Allbright Leah, McLeod Francine, Mauney Donald
Obstetrics and Gynecology, Inova Fairfax Medical Campus, USA.
Virginia Commonwealth University School of Medicine, Department of Obstetrics and Gynecology, Inova Fairfax Medical Campus, USA.
Case Rep Obstet Gynecol. 2020 Jan 22;2020:7656232. doi: 10.1155/2020/7656232. eCollection 2020.

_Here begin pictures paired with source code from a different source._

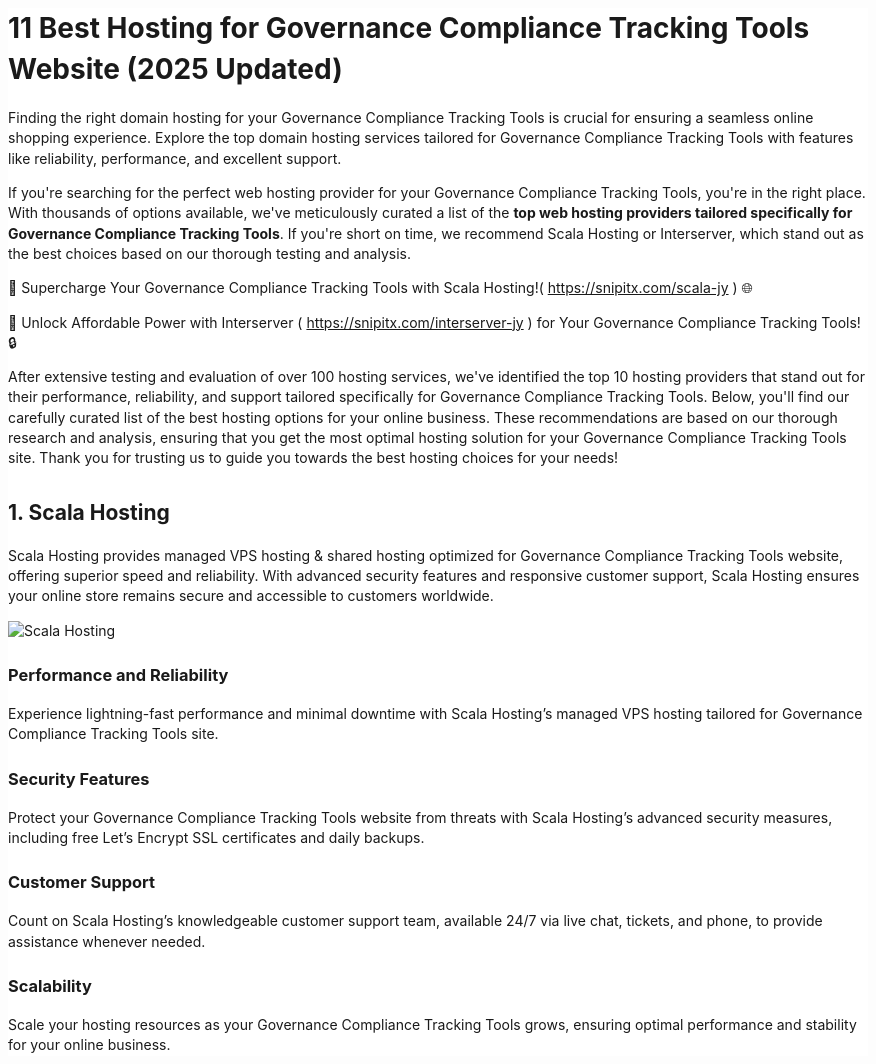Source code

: # 11 Best Hosting for Governance Compliance Tracking Tools Website (2025 Updated)

Finding the right domain hosting for your Governance Compliance Tracking Tools is crucial for ensuring a seamless online shopping experience. Explore the top domain hosting services tailored for Governance Compliance Tracking Tools with features like reliability, performance, and excellent support.

If you're searching for the perfect web hosting provider for your Governance Compliance Tracking Tools, you're in the right place. With thousands of options available, we've meticulously curated a list of the **top web hosting providers tailored specifically for Governance Compliance Tracking Tools**. If you're short on time, we recommend Scala Hosting or Interserver, which stand out as the best choices based on our thorough testing and analysis.

🚀 Supercharge Your Governance Compliance Tracking Tools with Scala Hosting!( https://snipitx.com/scala-jy ) 🌐 

💸 Unlock Affordable Power with Interserver ( https://snipitx.com/interserver-jy ) for Your Governance Compliance Tracking Tools! 🔒

After extensive testing and evaluation of over 100 hosting services, we've identified the top 10 hosting providers that stand out for their performance, reliability, and support tailored specifically for Governance Compliance Tracking Tools. Below, you'll find our carefully curated list of the best hosting options for your online business. These recommendations are based on our thorough research and analysis, ensuring that you get the most optimal hosting solution for your Governance Compliance Tracking Tools site. Thank you for trusting us to guide you towards the best hosting choices for your needs!

## 1. Scala Hosting

Scala Hosting provides managed VPS hosting & shared hosting optimized for Governance Compliance Tracking Tools website, offering superior speed and reliability. With advanced security features and responsive customer support, Scala Hosting ensures your online store remains secure and accessible to customers worldwide.

![Scala Hosting](https://i.imgur.com/uJ5JIK3.png "Scala Web Hosting")

### Performance and Reliability
Experience lightning-fast performance and minimal downtime with Scala Hosting’s managed VPS hosting tailored for Governance Compliance Tracking Tools site.

### Security Features
Protect your Governance Compliance Tracking Tools website from threats with Scala Hosting’s advanced security measures, including free Let’s Encrypt SSL certificates and daily backups.

### Customer Support
Count on Scala Hosting’s knowledgeable customer support team, available 24/7 via live chat, tickets, and phone, to provide assistance whenever needed.

### Scalability
Scale your hosting resources as your Governance Compliance Tracking Tools grows, ensuring optimal performance and stability for your online business.

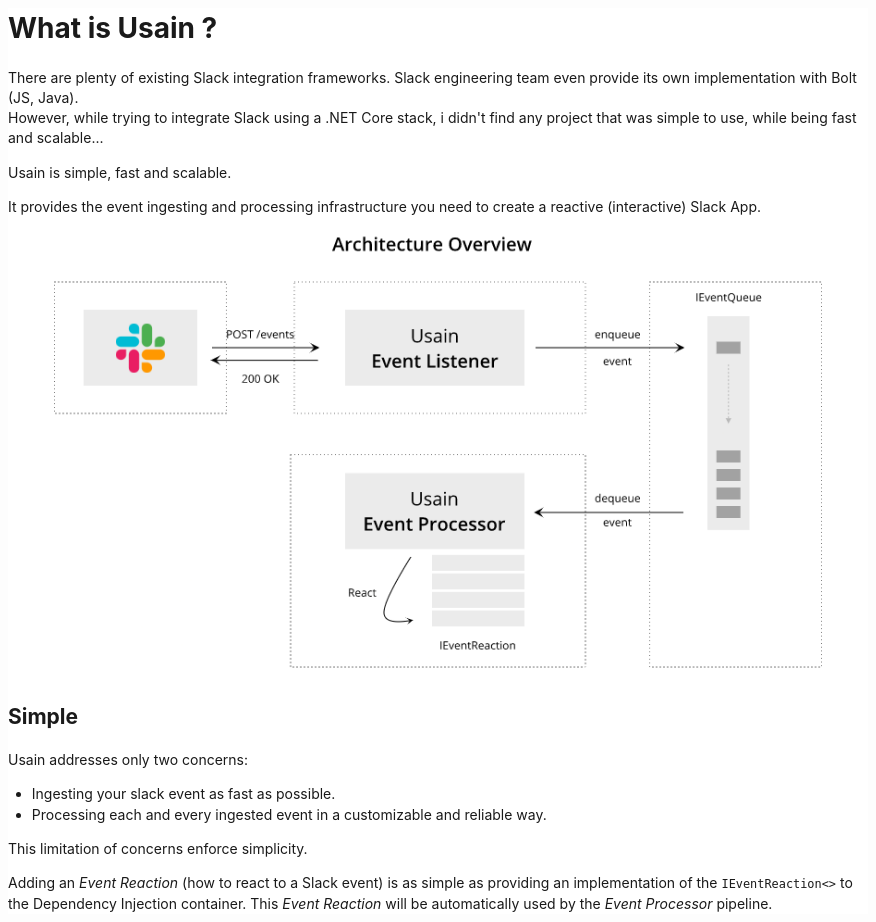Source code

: 
# What is Usain ?

There are plenty of existing Slack integration frameworks. Slack engineering team even provide its own implementation with Bolt (JS, Java).\
However, while trying to integrate Slack using a .NET Core stack, i didn't find any project that was simple to use, while being fast and scalable...

Usain is simple, fast and scalable.

It provides the event ingesting and processing infrastructure you need to create a reactive (interactive) Slack App.

<p align="center">
  <img alt="Usain logo" src="assets/doc/arch_overview.png" width="768" />
</p>

## Simple

Usain addresses only two concerns:

- Ingesting your slack event as fast as possible.
- Processing each and every ingested event in a customizable and reliable way.

This limitation of concerns enforce simplicity.

Adding an _Event Reaction_ (how to react to a Slack event) is as simple as providing an implementation of the `IEventReaction<>` to the Dependency Injection container. This _Event Reaction_ will be automatically used by the _Event Processor_ pipeline.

Women in the peripartum period can develop headache with a variety of etiologies that require a multidisciplinary approach if unresponsive to treatment (Stella et al. 2007). Neuroimaging needs to be undertaken even occasionally in the absence of focal neurologic signs to rule out life-threatening causes of headache. We present the case of a 23-year-old woman who presented postpartum with severe frontal headache without other neurologic symptoms. Treatment was initiated for tension type, then subsequently postdural puncture headache (PDPH), and finally preeclampsia. When CT venogram was obtained ten days later, the diagnosis of cerebral venous thrombosis (CVT) was made. She was started on anticoagulation and achieved complete recovery.
围产期女性可能会出现各种病因导致的头痛,如果治疗无效则需要多学科方法处理(斯特拉等人,2007年)。即使偶尔没有局灶性神经系统体征,也需要进行神经影像学检查以排除危及生命的头痛原因。我们报告一例23岁女性病例,该患者产后出现严重的额部头痛,无其他神经系统症状。最初按紧张型头痛进行治疗,随后诊断为硬膜穿刺后头痛(PDPH),最后诊断为子痫前期。十天后进行CT静脉造影时,确诊为脑静脉血栓形成(CVT)。她开始接受抗凝治疗并完全康复。